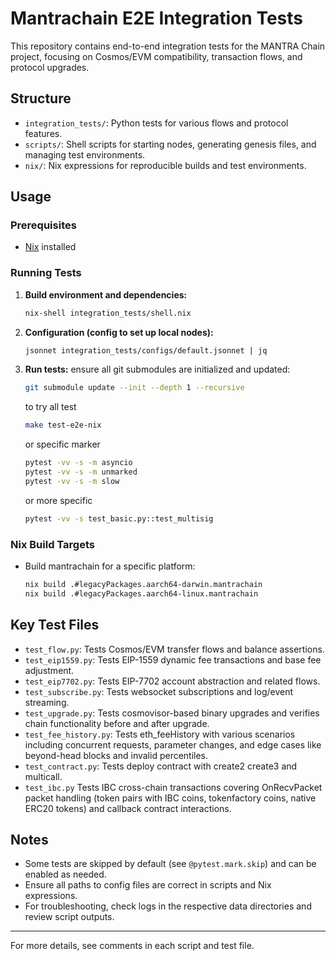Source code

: # Mantrachain E2E Integration Tests

This repository contains end-to-end integration tests for the MANTRA Chain project, focusing on Cosmos/EVM compatibility, transaction flows, and protocol upgrades.

## Structure

- `integration_tests/`: Python tests for various flows and protocol features.
- `scripts/`: Shell scripts for starting nodes, generating genesis files, and managing test environments.
- `nix/`: Nix expressions for reproducible builds and test environments.

## Usage

### Prerequisites

- [Nix](https://nixos.org/download.html) installed

### Running Tests

1. **Build environment and dependencies:**
   ```sh
   nix-shell integration_tests/shell.nix 
   ```

2. **Configuration (config to set up local nodes):**
   ```sh
   jsonnet integration_tests/configs/default.jsonnet | jq
   ```

3. **Run tests:**
   ensure all git submodules are initialized and updated:
   ```sh
   git submodule update --init --depth 1 --recursive
   ```
   to try all test
   ```sh
   make test-e2e-nix
   ```
   or specific marker
   ```sh
   pytest -vv -s -m asyncio
   pytest -vv -s -m unmarked
   pytest -vv -s -m slow
   ```
   or more specific
   ```sh
   pytest -vv -s test_basic.py::test_multisig
   ```

### Nix Build Targets

- Build mantrachain for a specific platform:
  ```sh
  nix build .#legacyPackages.aarch64-darwin.mantrachain
  nix build .#legacyPackages.aarch64-linux.mantrachain
  ```

## Key Test Files

- `test_flow.py`: Tests Cosmos/EVM transfer flows and balance assertions.
- `test_eip1559.py`: Tests EIP-1559 dynamic fee transactions and base fee adjustment.
- `test_eip7702.py`: Tests EIP-7702 account abstraction and related flows.
- `test_subscribe.py`: Tests websocket subscriptions and log/event streaming.
- `test_upgrade.py`: Tests cosmovisor-based binary upgrades and verifies chain functionality before and after upgrade.
- `test_fee_history.py`: Tests eth_feeHistory with various scenarios including concurrent requests, parameter changes, and edge cases like beyond-head blocks and invalid percentiles.
- `test_contract.py`: Tests deploy contract with create2 create3 and multicall.
- `test_ibc.py` Tests IBC cross-chain transactions covering OnRecvPacket packet handling (token pairs with IBC coins, tokenfactory coins, native ERC20 tokens) and callback contract interactions.

## Notes

- Some tests are skipped by default (see `@pytest.mark.skip`) and can be enabled as needed.
- Ensure all paths to config files are correct in scripts and Nix expressions.
- For troubleshooting, check logs in the respective data directories and review script outputs.

---

For more details, see comments in each script and test file.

WHAT THIS TASK INVOLVES.
Apart from the images, reproduce the listing exactly as it appears.

WRITTEN RESPONSE.
Source code

: # Mantrachain E2E Integration Tests

This repository contains end-to-end integration tests for the MANTRA Chain project, focusing on Cosmos/EVM compatibility, transaction flows, and protocol upgrades.

## Structure

- `integration_tests/`: Python tests for various flows and protocol features.
- `scripts/`: Shell scripts for starting nodes, generating genesis files, and managing test environments.
- `nix/`: Nix expressions for reproducible builds and test environments.

## Usage

### Prerequisites

- [Nix](https://nixos.org/download.html) installed

### Running Tests

1. **Build environment and dependencies:**
   ```sh
   nix-shell integration_tests/shell.nix 
   ```

2. **Configuration (config to set up local nodes):**
   ```sh
   jsonnet integration_tests/configs/default.jsonnet | jq
   ```

3. **Run tests:**
   ensure all git submodules are initialized and updated:
   ```sh
   git submodule update --init --depth 1 --recursive
   ```
   to try all test
   ```sh
   make test-e2e-nix
   ```
   or specific marker
   ```sh
   pytest -vv -s -m asyncio
   pytest -vv -s -m unmarked
   pytest -vv -s -m slow
   ```
   or more specific
   ```sh
   pytest -vv -s test_basic.py::test_multisig
   ```

### Nix Build Targets

- Build mantrachain for a specific platform:
  ```sh
  nix build .#legacyPackages.aarch64-darwin.mantrachain
  nix build .#legacyPackages.aarch64-linux.mantrachain
  ```

## Key Test Files

- `test_flow.py`: Tests Cosmos/EVM transfer flows and balance assertions.
- `test_eip1559.py`: Tests EIP-1559 dynamic fee transactions and base fee adjustment.
- `test_eip7702.py`: Tests EIP-7702 account abstraction and related flows.
- `test_subscribe.py`: Tests websocket subscriptions and log/event streaming.
- `test_upgrade.py`: Tests cosmovisor-based binary upgrades and verifies chain functionality before and after upgrade.
- `test_fee_history.py`: Tests eth_feeHistory with various scenarios including concurrent requests, parameter changes, and edge cases like beyond-head blocks and invalid percentiles.
- `test_contract.py`: Tests deploy contract with create2 create3 and multicall.
- `test_ibc.py` Tests IBC cross-chain transactions covering OnRecvPacket packet handling (token pairs with IBC coins, tokenfactory coins, native ERC20 tokens) and callback contract interactions.

## Notes

- Some tests are skipped by default (see `@pytest.mark.skip`) and can be enabled as needed.
- Ensure all paths to config files are correct in scripts and Nix expressions.
- For troubleshooting, check logs in the respective data directories and review script outputs.

---

For more details, see comments in each script and test file.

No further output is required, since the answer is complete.